Google office logo showing database leak documents privacy breaches

Google Database Leak Documents 6 Years of Privacy Breaches

An internal Google document not meant for public view has been obtained by 404 Media, and it catalogs a long string of privacy breaches previously unknown outside of the company. As the reporters note, each of the items in the database leak is small and deals with incidents that may have involved just one individual. But there are thousands in total, spanning six years of company history.

Google database leak reveals years of unreported privacy incidents

As a whole, the database leak does not disclose systemic large-scale wrongdoing by Google. But it does demonstrate how frequently individual privacy breaches seem to happen, and in a broad variety of the company’s operations ranging from Street View to YouTube. It also documents vulnerabilities that Google uncovered in assorted third-party vendors.

The database leak contains incidents flagged as potential security or privacy breaches from 2013 to 2018. Google has verified to media sources that the leak is legitimate. The company explains that the database contains incidents flagged internally by employees of assorted departments, which are then sent to a reviewer who determines how to proceed. There are thousands of incidents in total in the database leak, but Google notes that some of these ultimately are not determined to be actual issues or are found to be a problem with a third party vendor or partner of some sort.

The incidents thus range from mundane procedural mistakes to serious privacy breaches and security incidents. One of the most serious involved an unspecified government agency that is a Google cloud storage client, which accidentally had its sensitive data transferred to a consumer product. Another involves a bug in a particular filter used by a speech service, which caused about 1,000 hours of audio of various children speaking to be recorded and stored.
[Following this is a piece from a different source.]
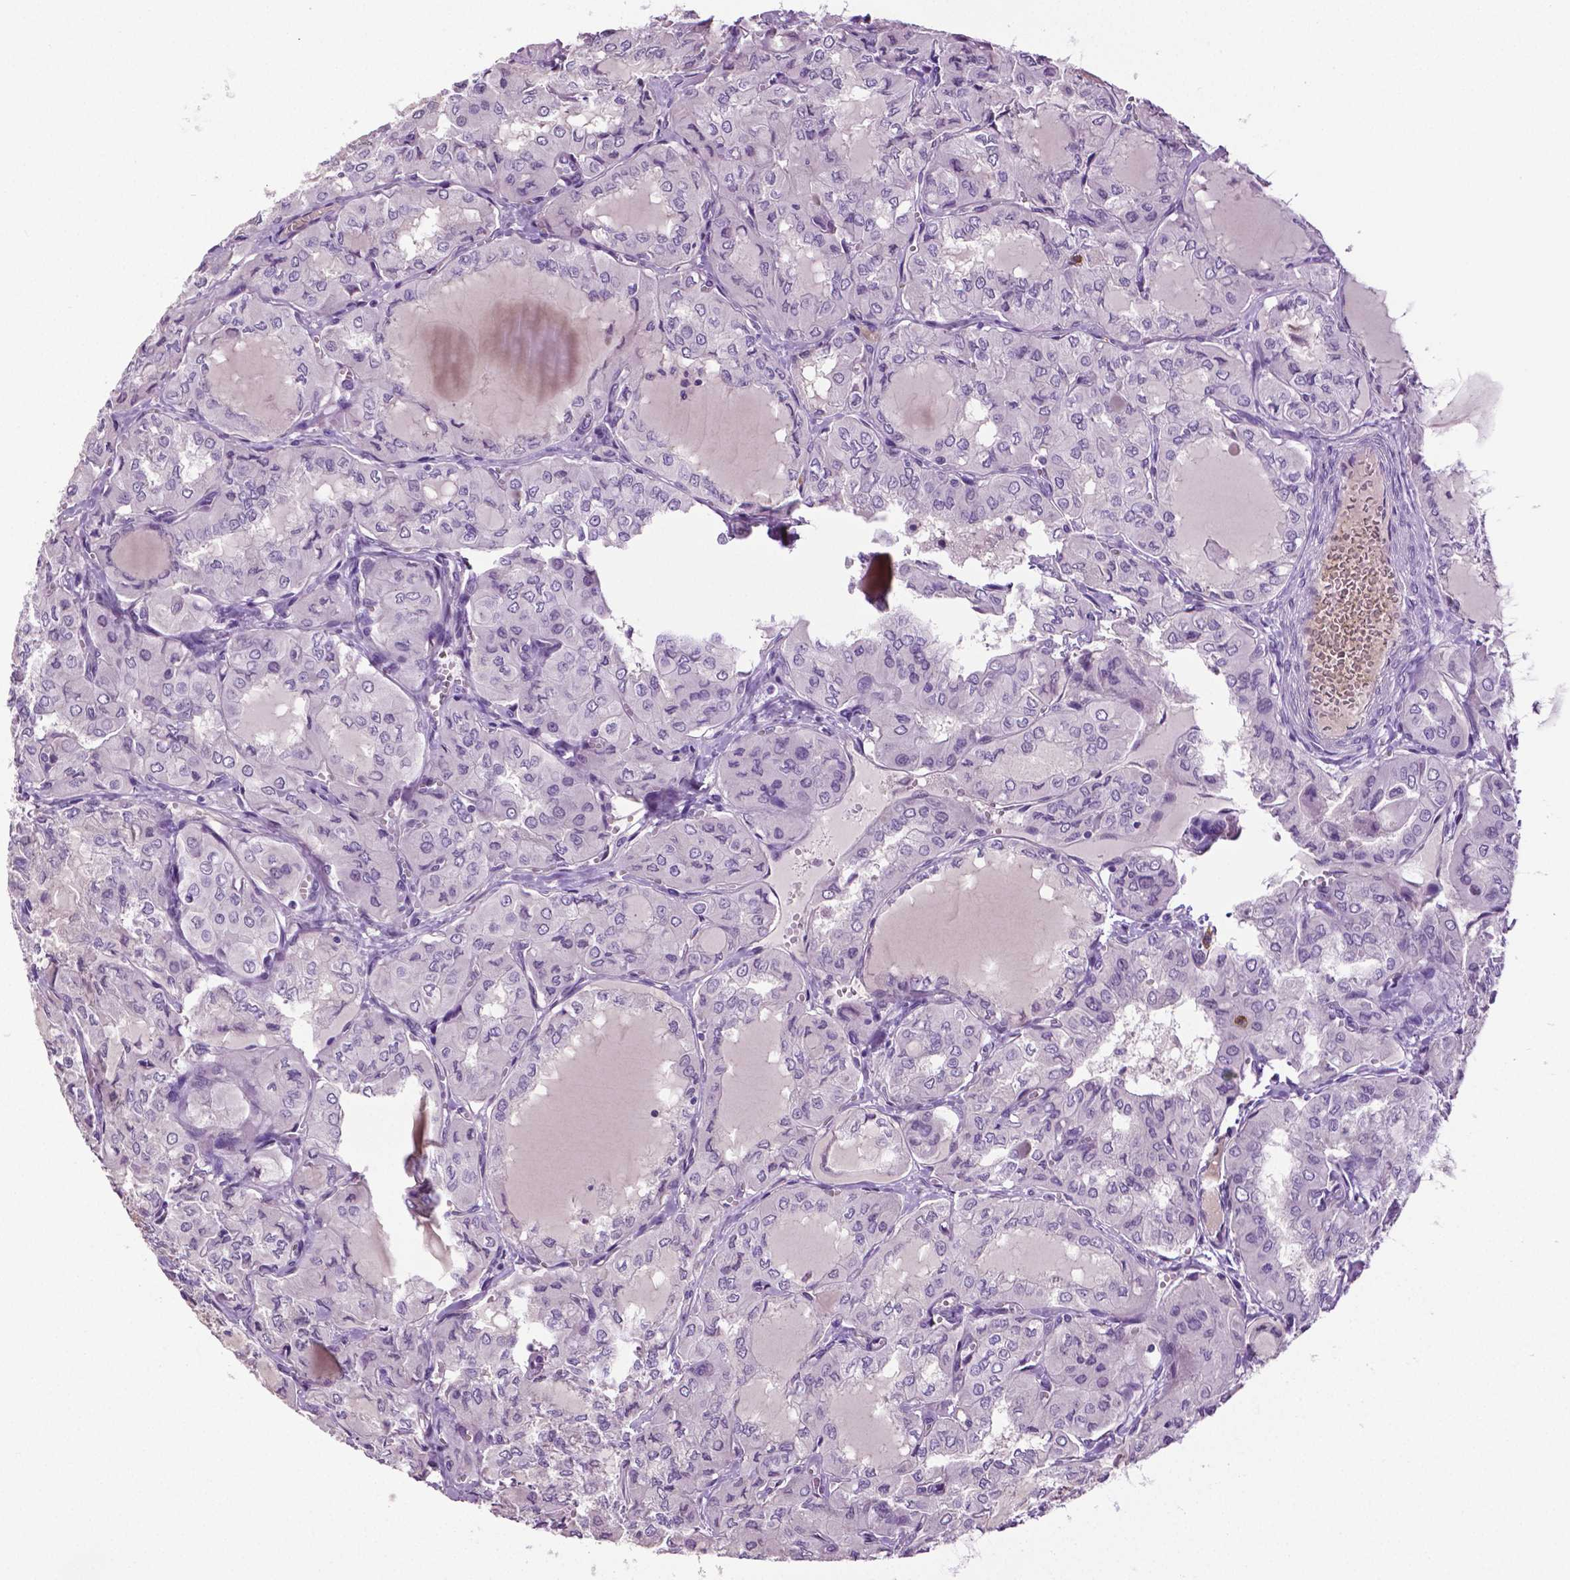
{"staining": {"intensity": "negative", "quantity": "none", "location": "none"}, "tissue": "thyroid cancer", "cell_type": "Tumor cells", "image_type": "cancer", "snomed": [{"axis": "morphology", "description": "Papillary adenocarcinoma, NOS"}, {"axis": "topography", "description": "Thyroid gland"}], "caption": "Tumor cells are negative for brown protein staining in thyroid cancer (papillary adenocarcinoma).", "gene": "PTPN5", "patient": {"sex": "male", "age": 20}}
Google notes that the team involved eventually spotted the bug and deleted the data.

Many of the database leak stories do seem to have happy endings after some sort of initial “oopsie” occurs, but there are some incident types that appear multiple times and indicate potential ongoing problem areas. In 2016, Google Street View went on a tear of recording and storing license plate numbers (which are supposed to be filtered as its vehicles roam about and take their sporadic pictures). That was eventually caught and deleted, but not before a “database of geolocated license plate numbers and license plate number fragments” had formed.

YouTube also seemed to have a consistent string of privacy breaches during this period. Some of these were accidents, such as a private video uploaded by Nintendo being made public ahead of a planned launch announcement. Another involved a third party contractor with admin access, who abused it to swap their own affiliate tracking codes into video descriptions and channel information. One of the most concerning items for the general public is that the algorithm apparently somehow retained access to video view history that users had opted to delete, continuing to use that information to recommend new videos to them.

Google says all listed privacy breaches were resolved

The database leak was not a matter of hacking or misconfiguration, but was sent to 404 Media by an anonymous inside source. But as Google notes, all of the privacy breaches it documents seem to have eventually been flagged and resolved.

The documents were revealed less than a week after another bombshell database leak from Google’s private files, that one involving how it ranks and evaluates websites in its search results. That revelation rankled the digital marketing and SEO industries, which noted some major discrepancies between Google’s longtime public policies in this area and how it has apparently been doing things internally all of this time. Google has also acknowledged the authenticity of that leak, but claims that it contains outdated and incomplete information and “out of context” measures that were phased out or not ultimately implemented.

The list of privacy breaches is not exactly damning, and much of it is internal activity to be expected from a company of the size and complexity of Google over a period of several years. But it is far from the only public relations issue the company is dealing with at the moment. Digital marketers are not the only ones upset with its search product; it has been steadily dropping in popularity for at least several years due to a combination of privacy concerns, perception that it is too laden with ads and increasingly unhelpful, and struggles with buggy and unpopular rollouts of AI tools and additions.

Some of the privacy breaches also lasted for quite a long time before being addressed, and may not have been fully disclosed to the public before now. An AI-assisted learning app called Socratic, owned by parent company Alphabet, listed user email addresses in the home page source code for at least a year before being discovered and may have also leaked geolocation information and IP addresses. The app is targeted primarily at minors as a homework assistance tool.